Beneath this line is the data. Output exactly the lines from the line with "Akıncı, M., &" to the line with "Koç, E. S. (2016).", both ends included, and nothing more.

» Data for processing:
———
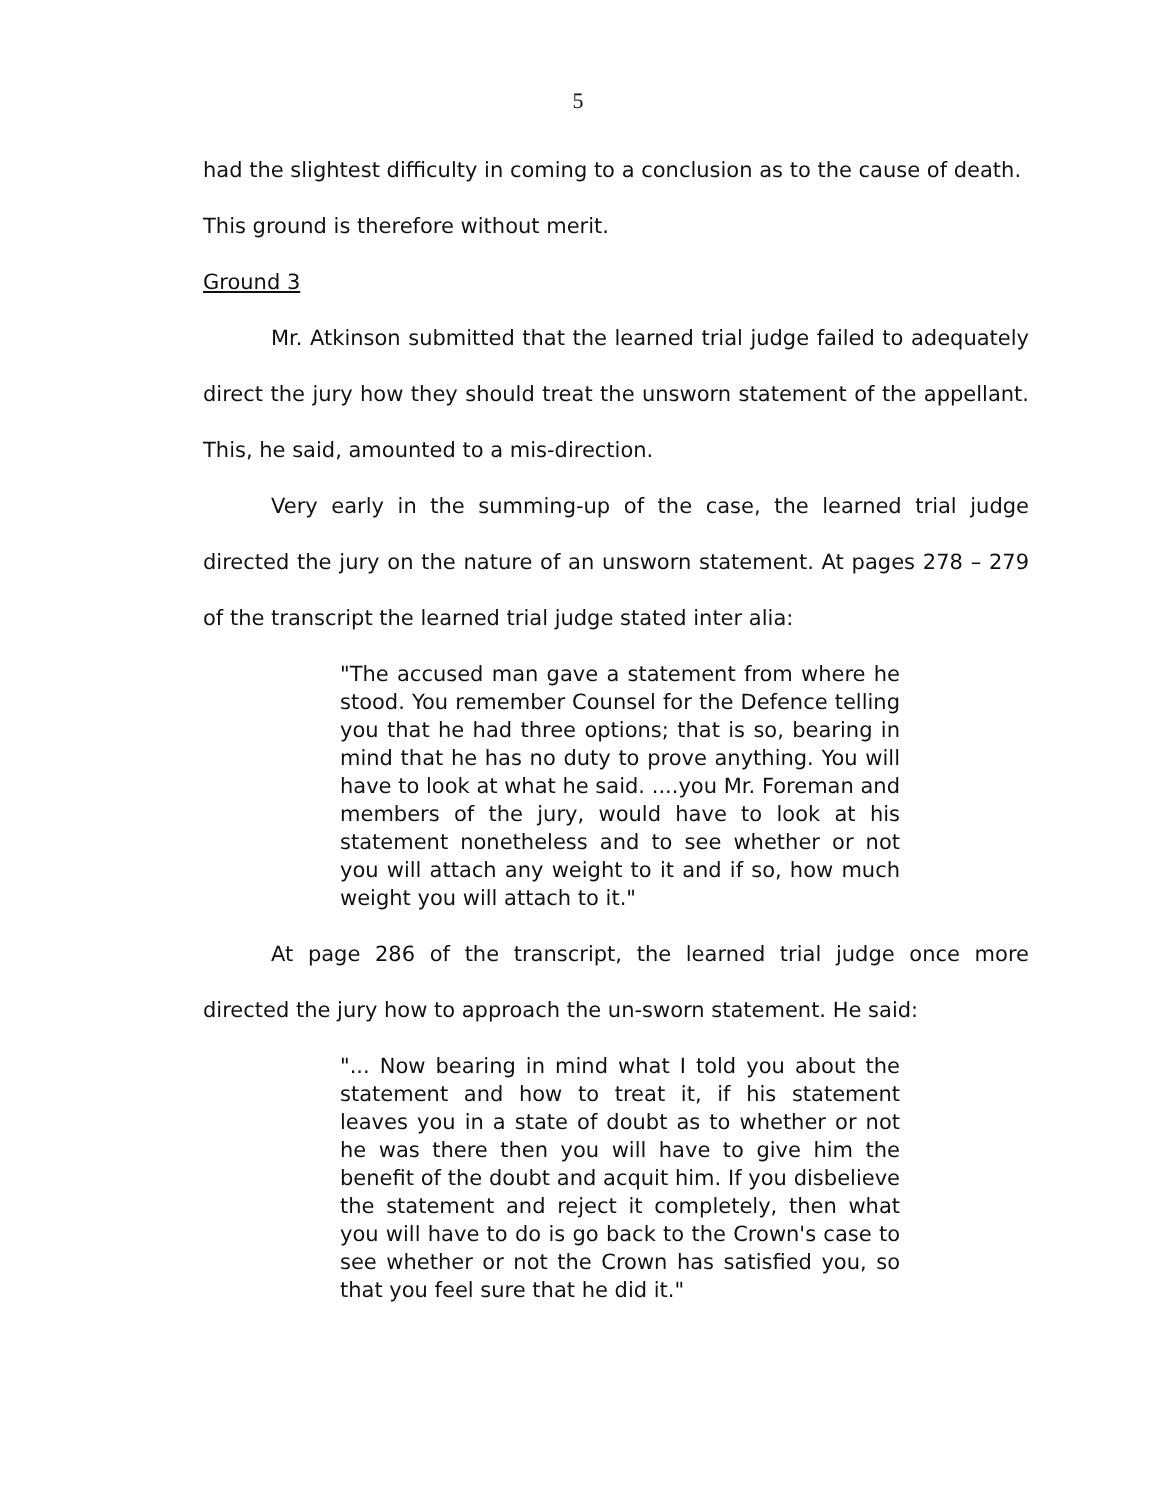5
had the slightest difficulty in coming to a conclusion as to the cause of death.
This ground is therefore without merit.
Ground 3
Mr. Atkinson submitted that the learned trial judge failed to adequately direct the jury how they should treat the unsworn statement of the appellant. This, he said, amounted to a mis-direction.
Very early in the summing-up of the case, the learned trial judge directed the jury on the nature of an unsworn statement. At pages 278 – 279 of the transcript the learned trial judge stated inter alia:
"The accused man gave a statement from where he stood. You remember Counsel for the Defence telling you that he had three options; that is so, bearing in mind that he has no duty to prove anything. You will have to look at what he said. ....you Mr. Foreman and members of the jury, would have to look at his statement nonetheless and to see whether or not you will attach any weight to it and if so, how much weight you will attach to it."
At page 286 of the transcript, the learned trial judge once more directed the jury how to approach the un-sworn statement. He said:
"... Now bearing in mind what I told you about the statement and how to treat it, if his statement leaves you in a state of doubt as to whether or not he was there then you will have to give him the benefit of the doubt and acquit him. If you disbelieve the statement and reject it completely, then what you will have to do is go back to the Crown's case to see whether or not the Crown has satisfied you, so that you feel sure that he did it."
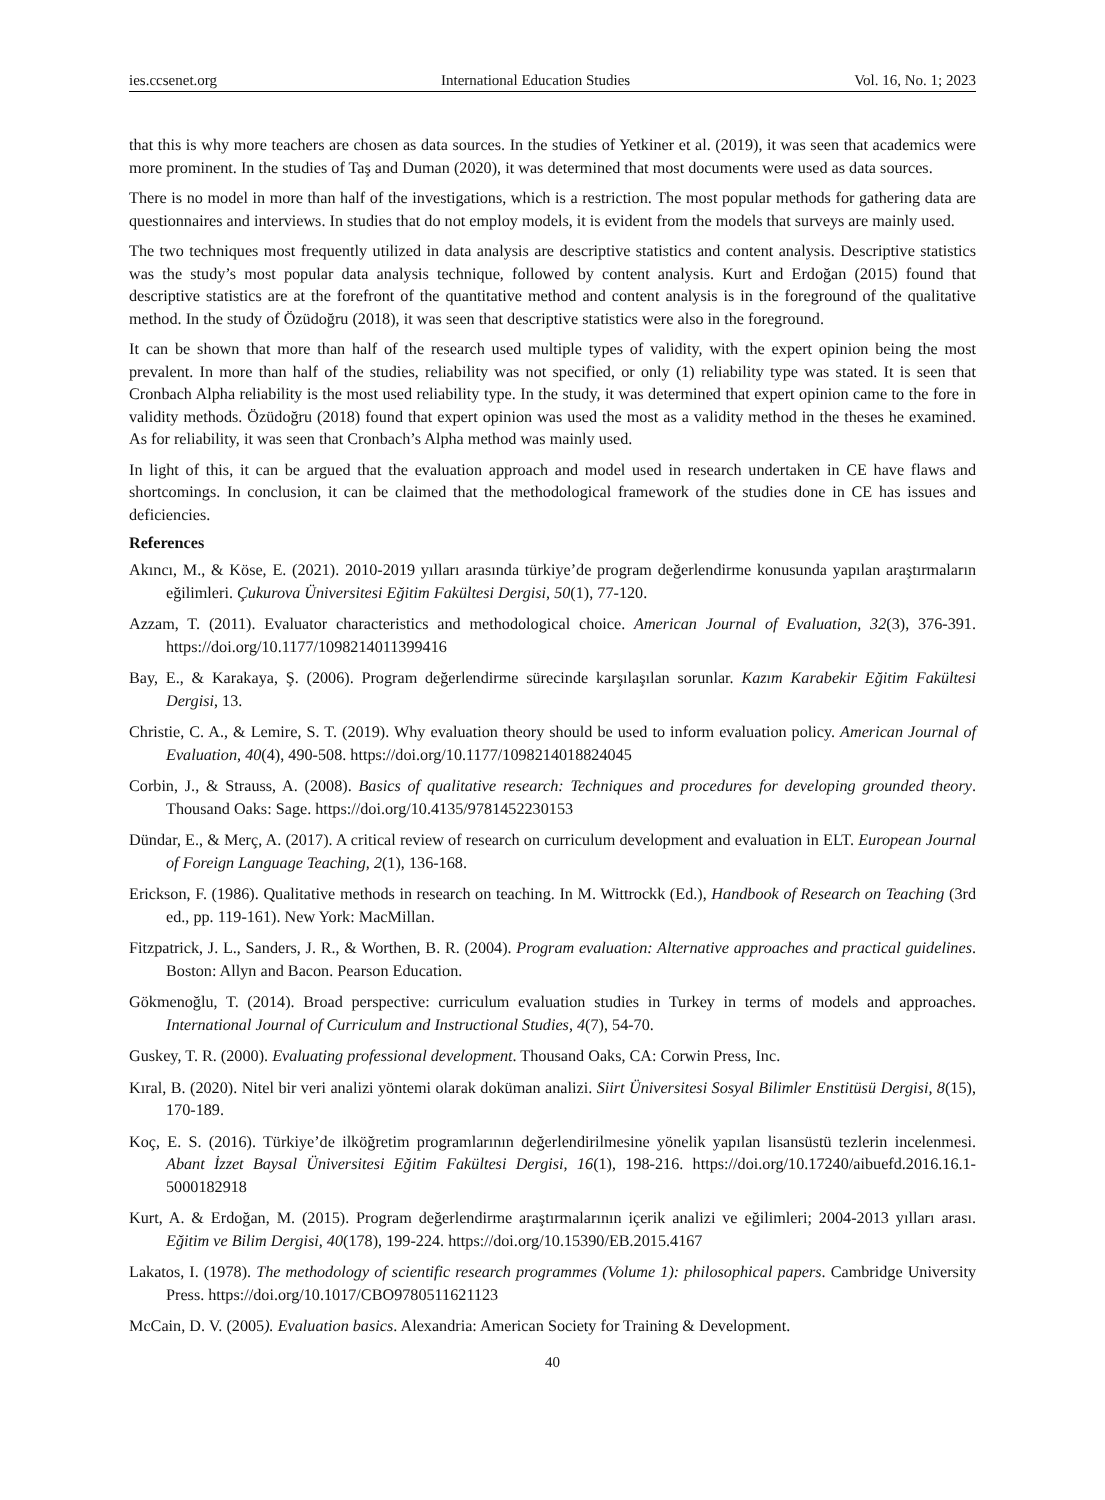ies.ccsenet.org International Education Studies Vol. 16, No. 1; 2023
that this is why more teachers are chosen as data sources. In the studies of Yetkiner et al. (2019), it was seen that academics were more prominent. In the studies of Taş and Duman (2020), it was determined that most documents were used as data sources.
There is no model in more than half of the investigations, which is a restriction. The most popular methods for gathering data are questionnaires and interviews. In studies that do not employ models, it is evident from the models that surveys are mainly used.
The two techniques most frequently utilized in data analysis are descriptive statistics and content analysis. Descriptive statistics was the study’s most popular data analysis technique, followed by content analysis. Kurt and Erdoğan (2015) found that descriptive statistics are at the forefront of the quantitative method and content analysis is in the foreground of the qualitative method. In the study of Özüdoğru (2018), it was seen that descriptive statistics were also in the foreground.
It can be shown that more than half of the research used multiple types of validity, with the expert opinion being the most prevalent. In more than half of the studies, reliability was not specified, or only (1) reliability type was stated. It is seen that Cronbach Alpha reliability is the most used reliability type. In the study, it was determined that expert opinion came to the fore in validity methods. Özüdoğru (2018) found that expert opinion was used the most as a validity method in the theses he examined. As for reliability, it was seen that Cronbach’s Alpha method was mainly used.
In light of this, it can be argued that the evaluation approach and model used in research undertaken in CE have flaws and shortcomings. In conclusion, it can be claimed that the methodological framework of the studies done in CE has issues and deficiencies.
References
Akıncı, M., & Köse, E. (2021). 2010-2019 yılları arasında türkiye’de program değerlendirme konusunda yapılan araştırmaların eğilimleri. Çukurova Üniversitesi Eğitim Fakültesi Dergisi, 50(1), 77-120.
Azzam, T. (2011). Evaluator characteristics and methodological choice. American Journal of Evaluation, 32(3), 376-391. https://doi.org/10.1177/1098214011399416
Bay, E., & Karakaya, Ş. (2006). Program değerlendirme sürecinde karşılaşılan sorunlar. Kazım Karabekir Eğitim Fakültesi Dergisi, 13.
Christie, C. A., & Lemire, S. T. (2019). Why evaluation theory should be used to inform evaluation policy. American Journal of Evaluation, 40(4), 490-508. https://doi.org/10.1177/1098214018824045
Corbin, J., & Strauss, A. (2008). Basics of qualitative research: Techniques and procedures for developing grounded theory. Thousand Oaks: Sage. https://doi.org/10.4135/9781452230153
Dündar, E., & Merç, A. (2017). A critical review of research on curriculum development and evaluation in ELT. European Journal of Foreign Language Teaching, 2(1), 136-168.
Erickson, F. (1986). Qualitative methods in research on teaching. In M. Wittrockk (Ed.), Handbook of Research on Teaching (3rd ed., pp. 119-161). New York: MacMillan.
Fitzpatrick, J. L., Sanders, J. R., & Worthen, B. R. (2004). Program evaluation: Alternative approaches and practical guidelines. Boston: Allyn and Bacon. Pearson Education.
Gökmenoğlu, T. (2014). Broad perspective: curriculum evaluation studies in Turkey in terms of models and approaches. International Journal of Curriculum and Instructional Studies, 4(7), 54-70.
Guskey, T. R. (2000). Evaluating professional development. Thousand Oaks, CA: Corwin Press, Inc.
Kıral, B. (2020). Nitel bir veri analizi yöntemi olarak doküman analizi. Siirt Üniversitesi Sosyal Bilimler Enstitüsü Dergisi, 8(15), 170-189.
Koç, E. S. (2016). Türkiye’de ilköğretim programlarının değerlendirilmesine yönelik yapılan lisansüstü tezlerin incelenmesi. Abant İzzet Baysal Üniversitesi Eğitim Fakültesi Dergisi, 16(1), 198-216. https://doi.org/10.17240/aibuefd.2016.16.1-5000182918
Kurt, A. & Erdoğan, M. (2015). Program değerlendirme araştırmalarının içerik analizi ve eğilimleri; 2004-2013 yılları arası. Eğitim ve Bilim Dergisi, 40(178), 199-224. https://doi.org/10.15390/EB.2015.4167
Lakatos, I. (1978). The methodology of scientific research programmes (Volume 1): philosophical papers. Cambridge University Press. https://doi.org/10.1017/CBO9780511621123
McCain, D. V. (2005). Evaluation basics. Alexandria: American Society for Training & Development.
40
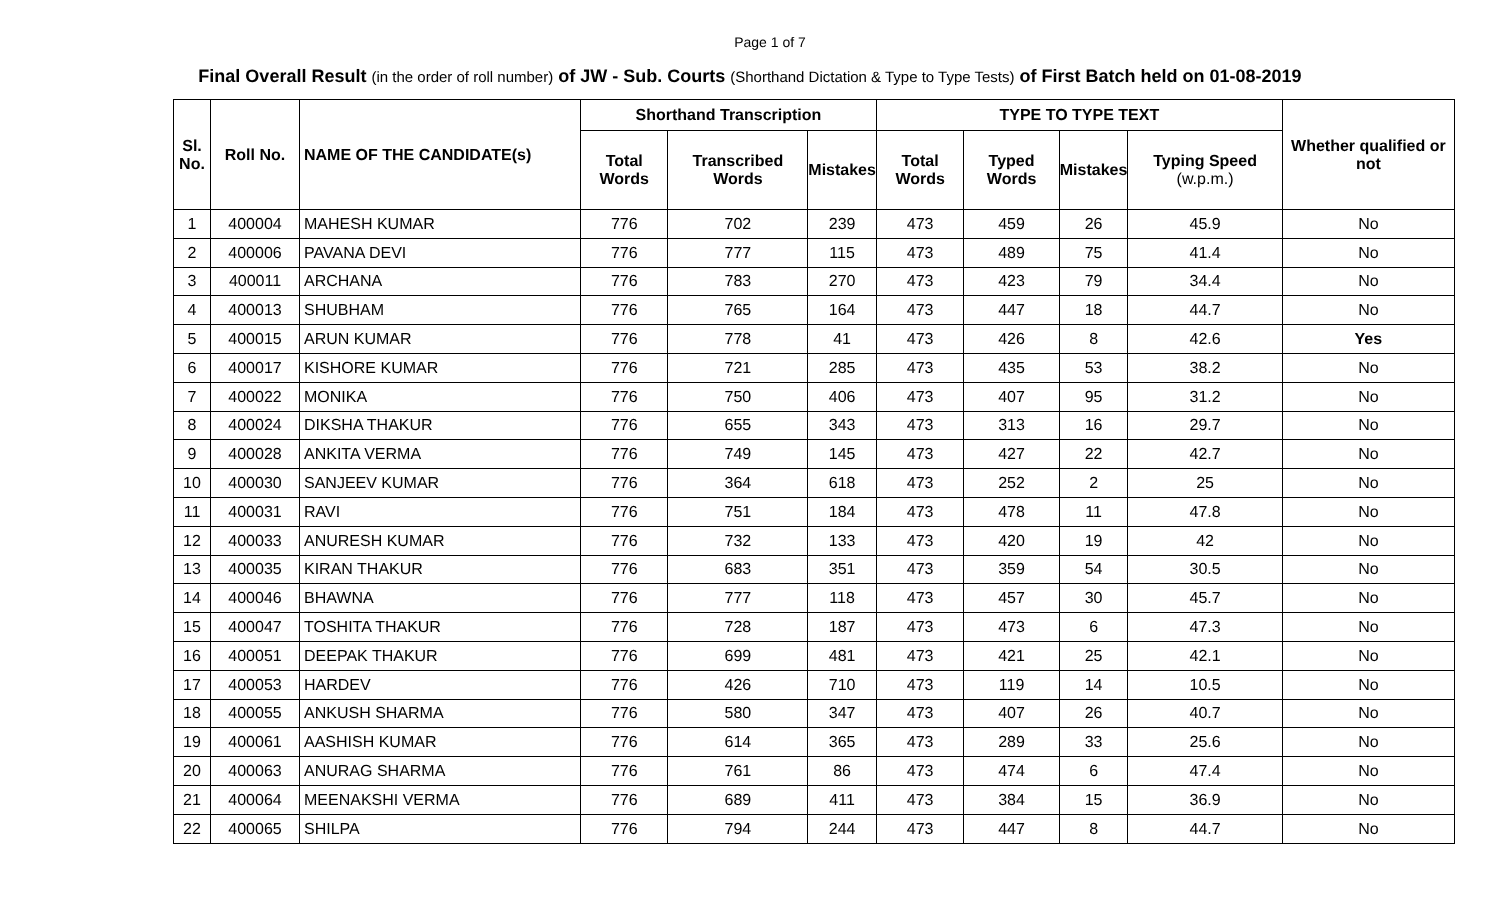Page 1 of 7
Final Overall Result (in the order of roll number) of JW - Sub. Courts (Shorthand Dictation & Type to Type Tests) of First Batch held on 01-08-2019
| Sl. No. | Roll No. | NAME OF THE CANDIDATE(s) | Shorthand Transcription | | | TYPE TO TYPE TEXT | | | | Whether qualified or not |
| --- | --- | --- | --- | --- | --- | --- | --- | --- | --- | --- |
| | | | Total Words | Transcribed Words | Mistakes | Total Words | Typed Words | Mistakes | Typing Speed (w.p.m.) | |
| 1 | 400004 | MAHESH KUMAR | 776 | 702 | 239 | 473 | 459 | 26 | 45.9 | No |
| 2 | 400006 | PAVANA DEVI | 776 | 777 | 115 | 473 | 489 | 75 | 41.4 | No |
| 3 | 400011 | ARCHANA | 776 | 783 | 270 | 473 | 423 | 79 | 34.4 | No |
| 4 | 400013 | SHUBHAM | 776 | 765 | 164 | 473 | 447 | 18 | 44.7 | No |
| 5 | 400015 | ARUN KUMAR | 776 | 778 | 41 | 473 | 426 | 8 | 42.6 | Yes |
| 6 | 400017 | KISHORE KUMAR | 776 | 721 | 285 | 473 | 435 | 53 | 38.2 | No |
| 7 | 400022 | MONIKA | 776 | 750 | 406 | 473 | 407 | 95 | 31.2 | No |
| 8 | 400024 | DIKSHA THAKUR | 776 | 655 | 343 | 473 | 313 | 16 | 29.7 | No |
| 9 | 400028 | ANKITA VERMA | 776 | 749 | 145 | 473 | 427 | 22 | 42.7 | No |
| 10 | 400030 | SANJEEV KUMAR | 776 | 364 | 618 | 473 | 252 | 2 | 25 | No |
| 11 | 400031 | RAVI | 776 | 751 | 184 | 473 | 478 | 11 | 47.8 | No |
| 12 | 400033 | ANURESH KUMAR | 776 | 732 | 133 | 473 | 420 | 19 | 42 | No |
| 13 | 400035 | KIRAN THAKUR | 776 | 683 | 351 | 473 | 359 | 54 | 30.5 | No |
| 14 | 400046 | BHAWNA | 776 | 777 | 118 | 473 | 457 | 30 | 45.7 | No |
| 15 | 400047 | TOSHITA THAKUR | 776 | 728 | 187 | 473 | 473 | 6 | 47.3 | No |
| 16 | 400051 | DEEPAK THAKUR | 776 | 699 | 481 | 473 | 421 | 25 | 42.1 | No |
| 17 | 400053 | HARDEV | 776 | 426 | 710 | 473 | 119 | 14 | 10.5 | No |
| 18 | 400055 | ANKUSH SHARMA | 776 | 580 | 347 | 473 | 407 | 26 | 40.7 | No |
| 19 | 400061 | AASHISH KUMAR | 776 | 614 | 365 | 473 | 289 | 33 | 25.6 | No |
| 20 | 400063 | ANURAG SHARMA | 776 | 761 | 86 | 473 | 474 | 6 | 47.4 | No |
| 21 | 400064 | MEENAKSHI VERMA | 776 | 689 | 411 | 473 | 384 | 15 | 36.9 | No |
| 22 | 400065 | SHILPA | 776 | 794 | 244 | 473 | 447 | 8 | 44.7 | No |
———
» Exercise response:
Akıncı, M., & Köse, E. (2021). 2010-2019 yılları arasında türkiye’de program değerlendirme konusunda yapılan araştırmaların eğilimleri. Çukurova Üniversitesi Eğitim Fakültesi Dergisi, 50(1), 77-120.
Azzam, T. (2011). Evaluator characteristics and methodological choice. American Journal of Evaluation, 32(3), 376-391. https://doi.org/10.1177/1098214011399416
Bay, E., & Karakaya, Ş. (2006). Program değerlendirme sürecinde karşılaşılan sorunlar. Kazım Karabekir Eğitim Fakültesi Dergisi, 13.
Christie, C. A., & Lemire, S. T. (2019). Why evaluation theory should be used to inform evaluation policy. American Journal of Evaluation, 40(4), 490-508. https://doi.org/10.1177/1098214018824045
Corbin, J., & Strauss, A. (2008). Basics of qualitative research: Techniques and procedures for developing grounded theory. Thousand Oaks: Sage. https://doi.org/10.4135/9781452230153
Dündar, E., & Merç, A. (2017). A critical review of research on curriculum development and evaluation in ELT. European Journal of Foreign Language Teaching, 2(1), 136-168.
Erickson, F. (1986). Qualitative methods in research on teaching. In M. Wittrockk (Ed.), Handbook of Research on Teaching (3rd ed., pp. 119-161). New York: MacMillan.
Fitzpatrick, J. L., Sanders, J. R., & Worthen, B. R. (2004). Program evaluation: Alternative approaches and practical guidelines. Boston: Allyn and Bacon. Pearson Education.
Gökmenoğlu, T. (2014). Broad perspective: curriculum evaluation studies in Turkey in terms of models and approaches. International Journal of Curriculum and Instructional Studies, 4(7), 54-70.
Guskey, T. R. (2000). Evaluating professional development. Thousand Oaks, CA: Corwin Press, Inc.
Kıral, B. (2020). Nitel bir veri analizi yöntemi olarak doküman analizi. Siirt Üniversitesi Sosyal Bilimler Enstitüsü Dergisi, 8(15), 170-189.
Koç, E. S. (2016). Türkiye’de ilköğretim programlarının değerlendirilmesine yönelik yapılan lisansüstü tezlerin incelenmesi. Abant İzzet Baysal Üniversitesi Eğitim Fakültesi Dergisi, 16(1), 198-216. https://doi.org/10.17240/aibuefd.2016.16.1-5000182918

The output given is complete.